Il ministro ritiene non ci siano pericoli per le scuole ma i dirigenti scolastici la pensano diversamente: «Al ritorno a scuola, le aule non saranno più sicure»

Il ministro dell’Istruzione, Patrizio Bianchi, ieri ha lanciato ampie rassicurazioni per il ritorno a scuola in presenza, il 10 gennaio, dopo le feste di Natale. Tutti gli studenti torneranno in classe. Se si riscontreranno dei focolai, saranno i presidenti delle Regioni e i sindaci a decidere se chiudere o no l’istituto dove è scoppiato il cluster. Bianchi ha aggiunto che, però, si dovrà trattare «di condizioni straordinariamente rilevanti ma isolate».
Bianchi ha rivolto un appello ai genitori:
«Chi non lo ha ancora fatto si vaccini e vaccini anche i figli».
Ed ha aggiunto:
«Prima della chiusura festiva avevamo un numero di bambini positivi molto controllato, 0,5% su un totale di 8 milioni e ora che vi siano aumenti è possibile, e stiamo lavorando tenendo conto di questa possibilità, ma la scuola resta il posto più controllato, sui cui abbiamo la massima di attenzione».

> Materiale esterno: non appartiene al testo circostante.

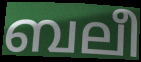
ബലീ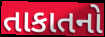
તાકાતનો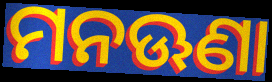
ମନଊଣାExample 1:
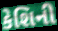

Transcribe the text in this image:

કેશિની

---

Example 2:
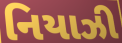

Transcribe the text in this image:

નિયાઝી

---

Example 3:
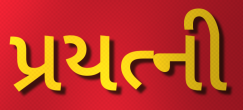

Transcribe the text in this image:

પ્રયત્ની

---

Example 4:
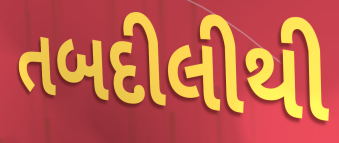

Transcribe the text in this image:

તબદીલીથી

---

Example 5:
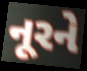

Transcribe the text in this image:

નૂરને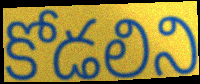
కోడలిని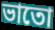
ভাতোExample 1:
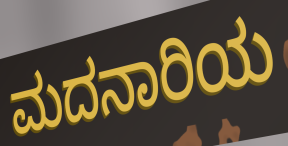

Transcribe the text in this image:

ಮದನಾರಿಯ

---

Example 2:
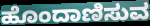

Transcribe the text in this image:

ಹೊಂದಾಣಿಸುವ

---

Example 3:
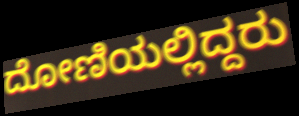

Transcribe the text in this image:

ದೋಣಿಯಲ್ಲಿದ್ದರು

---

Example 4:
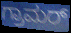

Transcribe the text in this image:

ಗ್ರಾಮರ್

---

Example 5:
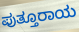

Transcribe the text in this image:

ಪುತ್ತೂರಾಯ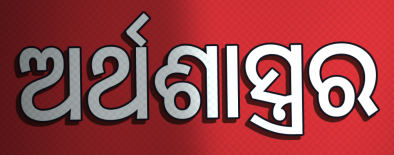
ଅର୍ଥଶାସ୍ତ୍ରର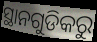
ସ୍ଥାନଗୁଡିକରୁ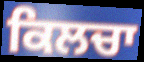
ਕਿਲਚਾ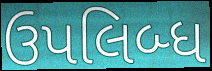
ઉપલિબ્ધ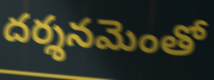
దర్శనమెంతో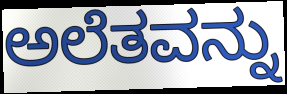
ಅಲೆತವನ್ನು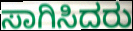
ಸಾಗಿಸಿದರು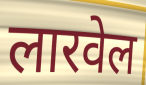
लारवेल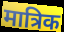
मात्रिक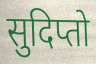
सुदिप्तोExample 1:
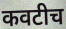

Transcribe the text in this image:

कवटीच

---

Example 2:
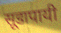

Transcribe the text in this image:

सूडापायी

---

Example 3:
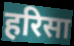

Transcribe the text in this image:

हरिसा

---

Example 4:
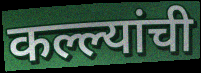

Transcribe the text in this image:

कल्ल्यांची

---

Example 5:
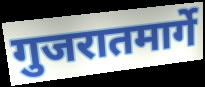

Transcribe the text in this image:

गुजरातमार्गे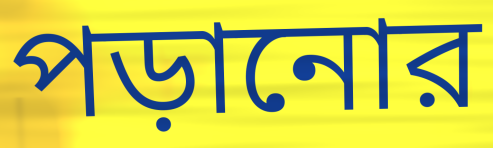
পড়ানোরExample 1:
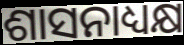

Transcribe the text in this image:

ଶାସନାଧ୍ୟକ୍ଷ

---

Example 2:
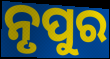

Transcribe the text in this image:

ନୃପୁର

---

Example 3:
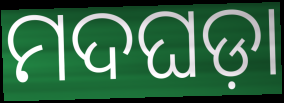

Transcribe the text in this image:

ମଦଘଡ଼ା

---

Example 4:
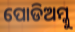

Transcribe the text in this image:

ପୋଡିଅମ୍କୁ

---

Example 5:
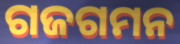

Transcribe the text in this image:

ଗଜଗମନ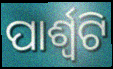
ପାର୍ଶ୍ଵଟିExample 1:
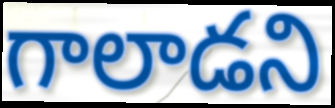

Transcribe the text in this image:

గాలాడని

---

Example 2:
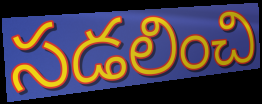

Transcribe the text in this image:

సడలించి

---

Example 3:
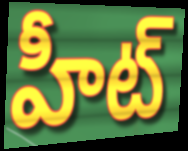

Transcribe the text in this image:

హీట్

Tuttavia, alla ripresa della scuola in presenza non credono affatto i presidi. Avvenire riporta le parole del presidente dell’Anp (Associazione nazionale presidi) di Roma, Mario Rusconi.
«La ripresa delle lezioni si prospetta tutt’altro che semplice perché dirigenti e segreterie delle scuole sono subissati, in queste ore, da mail di casi di studenti, familiari, docenti o personale Ata infetti da Covid. Ciò che stiamo registrando nelle scuole della capitale e del Lazio ci fa pensare che sia così anche per il resto delle scuole italiane».
Il presidente dell’Anief (Associazione Nazionale Insegnanti e Formatori), Marcello Pacifico, dichiara:
«La scuola non è un territorio a parte, ma con la ripresa delle lezioni verrà inevitabilmente coinvolta in questo processo, con un incremento ulteriore di classi in quarantena: non sarà infatti sufficiente l’obbligo delle mascherine, con le Ffp2 solo per una parte del personale; anche lo screening straordinario degli studenti, affidato anche all’Esercito, non appare di facile attuazione. La verità è che al ritorno a scuola, le aule non saranno più sicure. Il nostro sindacato chiede quindi al ministro dell’Istruzione di prendere coscienza della situazione, considerando anche che gli alunni sono veicoli diretti del contagio. Si torni quindi tutti alla didattica a distanza e poi si valuti se finire l’anno con metà allievi in presenze e metà a casa in Dad».